A “spewnami” of straight poop on vomit.
Leaving no double entendre unturned, Lorencen goes well beyond alimentary basics in this “ralphabetical” A-Z discourse on the causes, functions, varieties, and biological mechanisms of (to use the medical term) emesis. The book introduces readers to interesting new words, like peristalsis and uvula, and offers overviews of the whole digestive system and the enteric nervous system that governs it. Kids can also feast on a burgeoning lexicon of synonyms and slang terms for vomit—the A entry alone lists five that start with that letter—as well as potential causes, from food poisoning and car sickness to “cybersickness.” Lorencen suggests practical remedies and even offers step-by-step instructions for cleaning the carpet afterward. All of this content is delivered in a stew of digestible prose blocks and punny text exchanges between light-skinned questioner Chuck, an unattached stomach named Queezy, and brown-skinned explainer Professor Anita Puke. Recipes for gross but edible treats with stomach-churning names like Barfday Cake, historical anecdotes, and versions of Jonah and the whale and other briefly retold ancient tales are interspersed. The illustrations—fanciful cartoony spot images capped by a pair of simplified anatomical diagrams relegated to the “Back Splatter” alongside a list of international equivalents for toilet—are wanting. Still, this info-gusher, plainly a labor of love, will draw readers like flies.
A sure crowd pleaser, better for browsing than systematic research.

WHAT IS EXPECTED
List every character the review names as taking part in the book's text exchanges. The items after this review are separate material and have nothing to do with it.

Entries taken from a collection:
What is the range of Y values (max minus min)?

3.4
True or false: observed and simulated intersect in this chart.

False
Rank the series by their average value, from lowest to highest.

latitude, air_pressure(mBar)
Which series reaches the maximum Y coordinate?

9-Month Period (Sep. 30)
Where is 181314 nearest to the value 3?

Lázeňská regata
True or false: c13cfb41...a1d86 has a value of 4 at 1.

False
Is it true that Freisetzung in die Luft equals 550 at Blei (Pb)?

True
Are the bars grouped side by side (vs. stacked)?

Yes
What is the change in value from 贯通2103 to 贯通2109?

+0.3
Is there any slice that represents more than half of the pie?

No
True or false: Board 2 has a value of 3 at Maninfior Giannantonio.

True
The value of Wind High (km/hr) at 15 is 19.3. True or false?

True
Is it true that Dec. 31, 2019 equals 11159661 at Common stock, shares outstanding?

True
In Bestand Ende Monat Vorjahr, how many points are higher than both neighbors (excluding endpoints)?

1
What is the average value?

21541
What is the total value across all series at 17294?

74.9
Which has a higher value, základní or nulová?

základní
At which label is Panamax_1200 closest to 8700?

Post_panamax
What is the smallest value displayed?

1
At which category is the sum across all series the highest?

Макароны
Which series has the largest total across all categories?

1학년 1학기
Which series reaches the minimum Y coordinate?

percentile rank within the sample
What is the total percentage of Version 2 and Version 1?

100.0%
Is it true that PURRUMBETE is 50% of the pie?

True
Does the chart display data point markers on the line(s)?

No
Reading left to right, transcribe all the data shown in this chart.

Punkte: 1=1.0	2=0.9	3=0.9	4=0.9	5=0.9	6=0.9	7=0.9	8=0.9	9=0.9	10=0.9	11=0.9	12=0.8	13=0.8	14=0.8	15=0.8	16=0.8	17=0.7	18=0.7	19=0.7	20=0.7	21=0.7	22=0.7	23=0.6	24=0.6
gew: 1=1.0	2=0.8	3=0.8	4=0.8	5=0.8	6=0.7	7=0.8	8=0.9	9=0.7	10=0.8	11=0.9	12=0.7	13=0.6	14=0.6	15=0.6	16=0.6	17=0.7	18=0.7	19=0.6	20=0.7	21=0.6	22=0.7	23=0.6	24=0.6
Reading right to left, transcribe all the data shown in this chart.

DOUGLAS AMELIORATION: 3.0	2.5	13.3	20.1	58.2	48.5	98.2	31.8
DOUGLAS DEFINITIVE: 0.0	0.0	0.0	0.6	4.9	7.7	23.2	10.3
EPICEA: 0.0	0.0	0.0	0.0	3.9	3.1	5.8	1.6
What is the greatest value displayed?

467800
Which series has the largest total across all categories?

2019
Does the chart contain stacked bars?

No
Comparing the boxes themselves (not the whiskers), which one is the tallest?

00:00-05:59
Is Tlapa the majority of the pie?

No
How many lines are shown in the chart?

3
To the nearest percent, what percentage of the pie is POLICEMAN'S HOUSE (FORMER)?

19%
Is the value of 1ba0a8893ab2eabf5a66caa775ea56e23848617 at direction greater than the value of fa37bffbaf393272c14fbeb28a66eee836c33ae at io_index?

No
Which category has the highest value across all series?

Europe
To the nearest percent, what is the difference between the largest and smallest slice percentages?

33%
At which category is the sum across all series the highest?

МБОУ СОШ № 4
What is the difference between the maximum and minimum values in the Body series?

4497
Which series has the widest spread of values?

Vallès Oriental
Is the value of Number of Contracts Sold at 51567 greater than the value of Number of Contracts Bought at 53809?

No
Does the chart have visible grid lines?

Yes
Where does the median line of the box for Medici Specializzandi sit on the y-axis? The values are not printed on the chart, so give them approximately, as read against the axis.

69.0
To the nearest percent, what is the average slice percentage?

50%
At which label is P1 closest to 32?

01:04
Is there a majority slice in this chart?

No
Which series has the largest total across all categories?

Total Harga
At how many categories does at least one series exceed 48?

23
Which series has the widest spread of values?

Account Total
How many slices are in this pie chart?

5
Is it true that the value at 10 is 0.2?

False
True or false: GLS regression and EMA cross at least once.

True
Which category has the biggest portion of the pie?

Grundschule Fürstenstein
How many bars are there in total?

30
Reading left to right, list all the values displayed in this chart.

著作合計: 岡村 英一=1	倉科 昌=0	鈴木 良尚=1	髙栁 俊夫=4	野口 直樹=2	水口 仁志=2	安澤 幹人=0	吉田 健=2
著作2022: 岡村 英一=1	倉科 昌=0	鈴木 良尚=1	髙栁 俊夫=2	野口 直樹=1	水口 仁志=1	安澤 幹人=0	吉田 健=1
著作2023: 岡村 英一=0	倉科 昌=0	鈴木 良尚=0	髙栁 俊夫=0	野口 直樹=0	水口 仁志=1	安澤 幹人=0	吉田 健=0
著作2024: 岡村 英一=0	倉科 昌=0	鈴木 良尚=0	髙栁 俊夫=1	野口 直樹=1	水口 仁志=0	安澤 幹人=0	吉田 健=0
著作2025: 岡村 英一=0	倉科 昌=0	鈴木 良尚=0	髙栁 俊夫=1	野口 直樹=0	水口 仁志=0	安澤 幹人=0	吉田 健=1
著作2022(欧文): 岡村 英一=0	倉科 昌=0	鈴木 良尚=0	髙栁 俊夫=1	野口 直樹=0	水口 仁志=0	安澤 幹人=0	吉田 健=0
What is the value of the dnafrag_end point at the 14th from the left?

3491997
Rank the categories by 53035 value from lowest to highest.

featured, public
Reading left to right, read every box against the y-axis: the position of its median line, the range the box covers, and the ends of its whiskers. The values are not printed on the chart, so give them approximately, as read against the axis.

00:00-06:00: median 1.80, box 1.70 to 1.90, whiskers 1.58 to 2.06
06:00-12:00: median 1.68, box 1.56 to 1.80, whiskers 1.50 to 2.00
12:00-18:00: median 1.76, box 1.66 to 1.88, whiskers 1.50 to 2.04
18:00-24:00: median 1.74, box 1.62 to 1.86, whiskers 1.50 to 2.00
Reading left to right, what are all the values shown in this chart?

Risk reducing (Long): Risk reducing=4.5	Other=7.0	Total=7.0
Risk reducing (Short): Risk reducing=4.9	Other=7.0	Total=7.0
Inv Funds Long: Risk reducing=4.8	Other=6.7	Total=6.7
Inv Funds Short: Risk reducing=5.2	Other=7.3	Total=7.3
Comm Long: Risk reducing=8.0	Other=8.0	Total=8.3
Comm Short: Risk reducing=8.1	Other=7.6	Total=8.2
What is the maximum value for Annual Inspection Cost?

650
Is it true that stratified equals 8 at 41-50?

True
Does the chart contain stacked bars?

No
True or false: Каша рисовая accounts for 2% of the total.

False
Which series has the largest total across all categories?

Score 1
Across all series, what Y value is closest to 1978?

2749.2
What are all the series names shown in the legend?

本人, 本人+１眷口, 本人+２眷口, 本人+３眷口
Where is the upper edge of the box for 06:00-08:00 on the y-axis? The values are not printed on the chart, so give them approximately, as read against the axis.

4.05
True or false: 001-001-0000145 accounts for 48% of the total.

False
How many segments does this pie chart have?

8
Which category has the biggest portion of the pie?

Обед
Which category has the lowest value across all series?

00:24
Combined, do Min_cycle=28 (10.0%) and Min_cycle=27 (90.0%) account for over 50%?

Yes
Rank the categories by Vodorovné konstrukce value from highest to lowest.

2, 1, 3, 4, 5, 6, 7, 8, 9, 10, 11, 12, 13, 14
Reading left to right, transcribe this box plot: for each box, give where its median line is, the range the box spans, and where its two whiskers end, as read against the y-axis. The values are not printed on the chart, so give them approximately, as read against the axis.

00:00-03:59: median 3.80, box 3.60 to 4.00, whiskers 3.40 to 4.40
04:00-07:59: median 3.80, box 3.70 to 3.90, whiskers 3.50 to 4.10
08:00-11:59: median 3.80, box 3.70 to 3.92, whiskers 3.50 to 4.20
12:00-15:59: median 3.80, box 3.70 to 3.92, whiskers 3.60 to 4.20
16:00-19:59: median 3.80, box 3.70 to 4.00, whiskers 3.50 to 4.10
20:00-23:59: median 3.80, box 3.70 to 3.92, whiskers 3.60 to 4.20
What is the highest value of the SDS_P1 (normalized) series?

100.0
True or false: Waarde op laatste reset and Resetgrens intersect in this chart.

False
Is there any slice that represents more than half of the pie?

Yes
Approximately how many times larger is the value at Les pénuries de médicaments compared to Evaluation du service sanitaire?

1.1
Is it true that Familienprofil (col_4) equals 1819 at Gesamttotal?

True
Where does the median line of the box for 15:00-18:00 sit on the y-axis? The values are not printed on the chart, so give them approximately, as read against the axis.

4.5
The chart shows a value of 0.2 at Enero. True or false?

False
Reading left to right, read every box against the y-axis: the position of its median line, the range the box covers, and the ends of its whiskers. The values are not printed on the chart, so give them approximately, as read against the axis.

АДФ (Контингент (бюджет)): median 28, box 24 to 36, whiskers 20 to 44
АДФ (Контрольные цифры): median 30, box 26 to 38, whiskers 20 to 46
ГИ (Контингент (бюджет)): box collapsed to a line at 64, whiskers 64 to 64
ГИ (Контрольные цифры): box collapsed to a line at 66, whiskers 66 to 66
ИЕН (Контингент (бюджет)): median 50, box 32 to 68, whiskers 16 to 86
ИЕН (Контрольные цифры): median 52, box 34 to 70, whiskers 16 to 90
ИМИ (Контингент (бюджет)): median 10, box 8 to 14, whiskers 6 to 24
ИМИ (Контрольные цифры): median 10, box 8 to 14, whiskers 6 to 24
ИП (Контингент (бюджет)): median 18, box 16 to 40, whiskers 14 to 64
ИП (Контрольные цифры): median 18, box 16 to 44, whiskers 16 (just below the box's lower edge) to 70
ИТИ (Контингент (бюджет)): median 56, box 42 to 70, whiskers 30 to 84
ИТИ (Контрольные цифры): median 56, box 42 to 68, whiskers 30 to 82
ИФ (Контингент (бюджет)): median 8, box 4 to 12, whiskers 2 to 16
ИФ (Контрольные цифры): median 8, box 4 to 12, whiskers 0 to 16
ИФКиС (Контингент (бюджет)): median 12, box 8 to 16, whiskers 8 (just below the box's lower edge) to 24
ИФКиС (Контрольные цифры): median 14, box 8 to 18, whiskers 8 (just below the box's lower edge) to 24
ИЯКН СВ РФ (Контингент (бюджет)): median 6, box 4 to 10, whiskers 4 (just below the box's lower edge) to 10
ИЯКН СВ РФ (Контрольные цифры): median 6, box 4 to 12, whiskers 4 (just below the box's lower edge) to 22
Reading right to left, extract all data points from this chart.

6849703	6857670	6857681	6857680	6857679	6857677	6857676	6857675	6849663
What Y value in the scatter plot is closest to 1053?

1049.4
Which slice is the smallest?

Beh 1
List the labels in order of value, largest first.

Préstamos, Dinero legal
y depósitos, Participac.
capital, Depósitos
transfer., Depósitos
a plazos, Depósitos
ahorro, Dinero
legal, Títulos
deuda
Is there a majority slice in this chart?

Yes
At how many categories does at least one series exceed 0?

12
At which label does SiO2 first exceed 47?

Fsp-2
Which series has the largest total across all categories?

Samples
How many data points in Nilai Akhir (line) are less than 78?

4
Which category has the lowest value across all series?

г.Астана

EXPECTED ANSWER
Chuck, Queezy, Professor Anita Puke